As the number of hospital deals has grown, more executives, directors and trustees of capital-starved hospitals are struggling with a similar trade-off between capital and control. Capital has been a notable factor in recent deals for stand-alone hospitals and some small systems. For example, 248-bed Community Medical Center, Scranton, Pa., received a pledge of roughly $158 million from Geisinger Health System in an acquisition deal announced last month.
Hospital merger and acquisition activity, slowed by uncertainty during the debate ahead of the 2010 health reform law, has since accelerated to reach the “fairly strong” levels not seen since the late 1990s, says Sanford Steever, who monitors healthcare dealmaking as the editor of Irving Levin Associates' Health Care M&A Report.
From January until the end of June, prospective hospital partners announced 56 deals, and of those transactions, 32 were announced in the second quarter, according to Irving Levin research.

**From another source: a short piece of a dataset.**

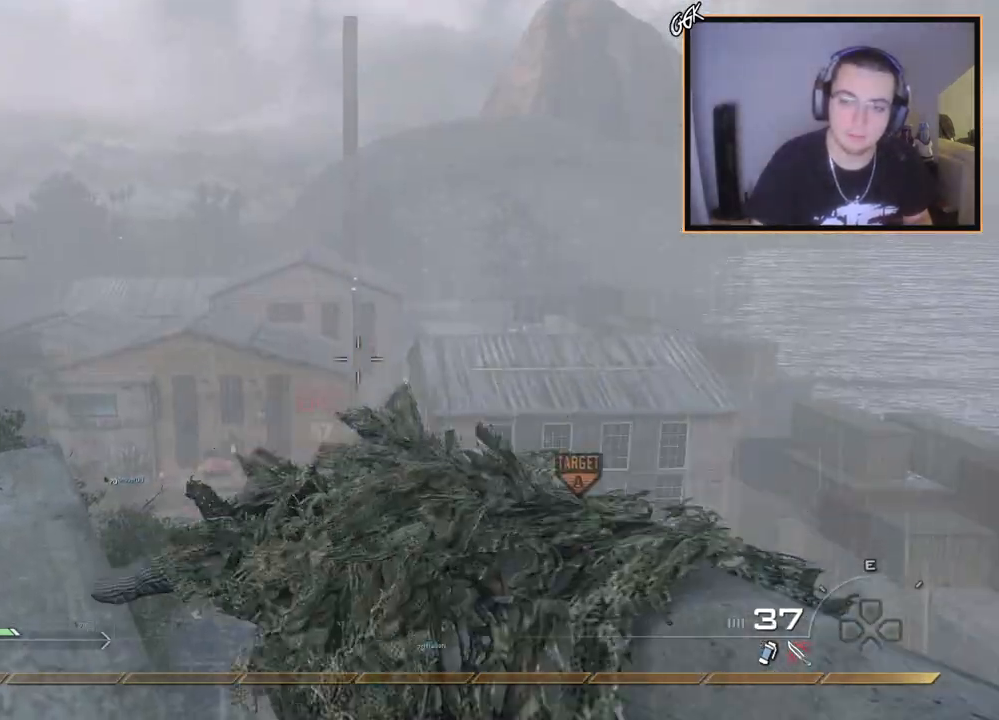
{"buttons": [], "left_stick": "center", "right_stick": "center", "events": [[183, "right_stick", "center"], [300, "right_stick", "down-left"], [350, "R1", "down"], [350, "left_stick", "up"], [417, "left_stick", "center"], [434, "right_stick", "center"], [467, "R1", "up"]]}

Capital allocation “almost always” factors into deals made by LifePoint Hospitals, says Jeff Seraphine, president of LifePoint's division that oversees acquisitions. LifePoint and Duke University Health System launched a joint venture in February to acquire North Carolina hospitals.
As the system evaluates a deal, its engineers and experts in information technology and finance comb over prospective partners while executives meet with an acquisition target's board members, physicians and others to review strategic goals and capital plans, he says. LifePoint typically makes a 10-year capital commitment after the parties agree on a strategic plan, he says.

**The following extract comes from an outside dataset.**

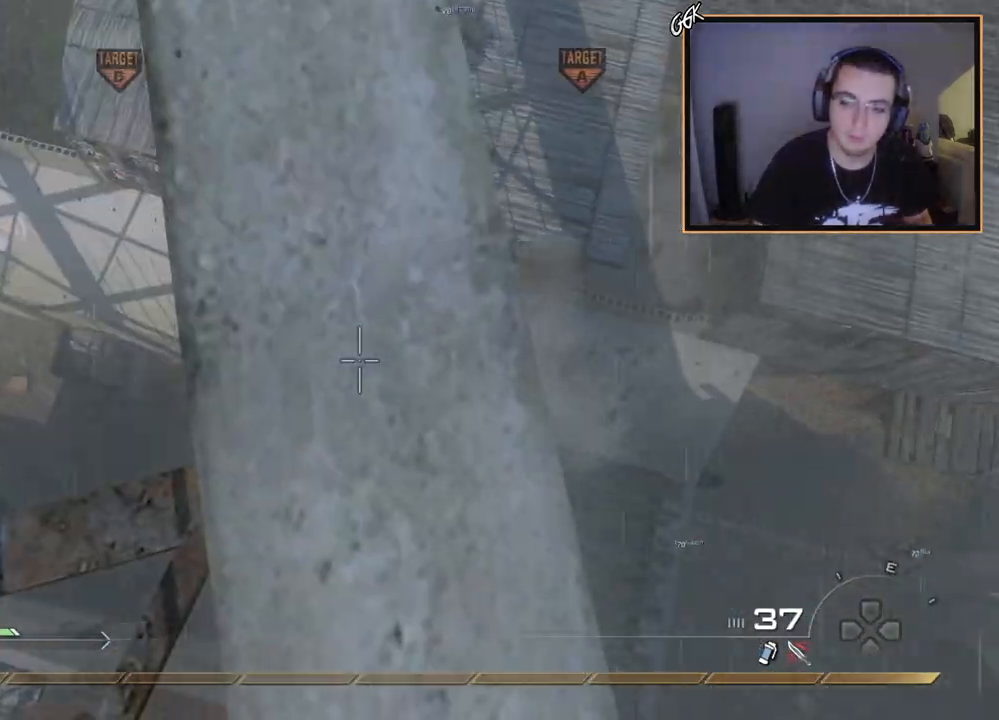
{"buttons": [], "left_stick": "center", "right_stick": "up-right", "events": [[17, "right_stick", "down-right"], [101, "right_stick", "center"], [384, "right_stick", "up-right"]]}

LifePoint will commit significant capital when executives believe the cash infusion to be a good investment, he says, citing LifePoint's acquisition of 100-bed Clark Regional Medical Center in Winchester, Ky., last year after the system agreed to spend $60 million to build a replacement hospital.

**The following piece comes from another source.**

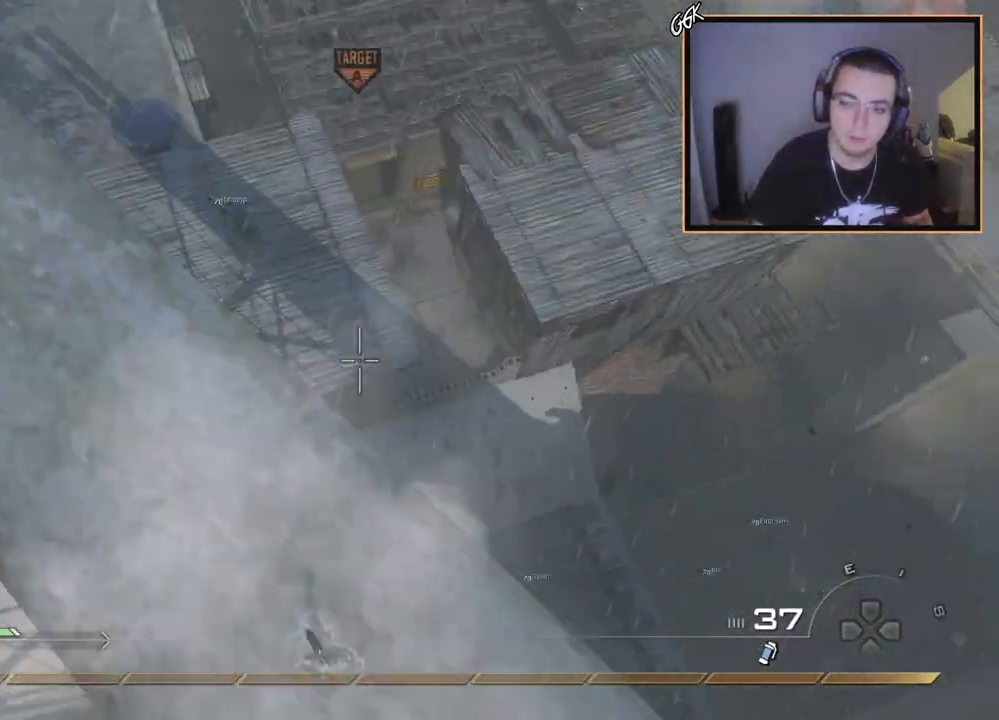
{"buttons": ["SQUARE"], "left_stick": "center", "right_stick": "center", "events": [[33, "left_stick", "left"], [100, "left_stick", "center"], [150, "right_stick", "center"], [200, "SQUARE", "down"]]}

At Lenox Hill, board members and executives believed the hospital “would survive and thrive if we could get out of the morass of being unable to generate profit that was there,” Breslin says. Committed capital from potential partners was a “top, top priority” along with compatible culture and medical staff, he says.
Financial losses since 2005 forced Lenox Hill to curb spending and scale back capital plans to preserve cash. Operating performance improved after the hospital joined North Shore-LIJ in May 2010.
Lenox Hill Hospital ended last year with net income of $8.1 million after losing nearly the same amount the previous year and a net loss of $14.3 million the year before that, financial records show.
Prior to the deal, capital invested in Lenox Hill fell $10 million short each year during the last half of the past decade, Breslin says. Each year, executives depleted funds set aside for unplanned emergencies and Lenox Hill's list of capital project priorities grew. “I knew deferred expenses would come home to roost,” he says.
Turnaround efforts helped to narrow losses until the Great Recession, “then the world changed pretty dramatically and what became evident to the board was that we didn't have the wherewithal to take unexpected hits” without a larger, stronger partner, he says.
Breslin, now North Shore-LIJ vice president of managed care, no longer debates or decides how much to invest in new technology, devices or renovations at Lenox Hill. He acknowledges the trade-off between capital access and control, but says Lenox Hill officials carefully vetted prospective partners on their capital strategy and commitment and came away satisfied North Shore-LIJ would invest in technology and promote quality.
North Shore-LIJ is expected to pour $150 million into Lenox Hill through 2013.
System executives estimated capital spending would total $125 million to $175 million as they evaluated Lenox Hill prior to the deal, but “until you get in there and live with the facility for a year” its not clear how much will be needed, says Mark Solazzo, executive vice president and chief operating officer for North Shore-LIJ.
The newly acquired hospital's most significant needs rank highly among projects seeking capital across the system, Solazzo says. Yet the struggling hospital cannot contribute to the system's overall margin to help finance capital investment. For other hospitals across the system, that may mean other projects must wait. “They never drop off the list, but priorities change,” he says.
Roughly half of the system's 300 capital projects are under way or are in preparation, he says. Executives review projects each quarter and adjust priorities according to need, he says. “There's always winners and losers.”
North Shore-LIJ, based in Great Neck, N.Y., owns 11 hospitals. The system, which last year posted revenue of $3.4 billion, budgets for a margin of 3% to support its capital projects, Solazzo says.
Spending for information technology, device upgrades and repairs, construction, renovation and maintenance is projected to total $3.1 billion through 2015, with roughly $487 million for IT.
“It's always a balancing act of the needs,” Solazzo says. “You will always have more needs than you will have resources.”
North Shore-LIJ swiftly invested $15 million to upgrade Lenox Hill equipment, he says. North Shore-LIJ is expected to invest another $75 million to renovate Manhattan Eye, Ear & Throat Institute and $75 million in the upgrade and expansion of Lenox Hill Hospital's operating rooms, cardiac catheterization laboratories, as well as pediatric and obstetric units, Solazzo says. Lenox Hill and Manhattan Eye, Ear & Throat merged in 2007.
“Lenox has seen more capital than it has in a long time,” Breslin says.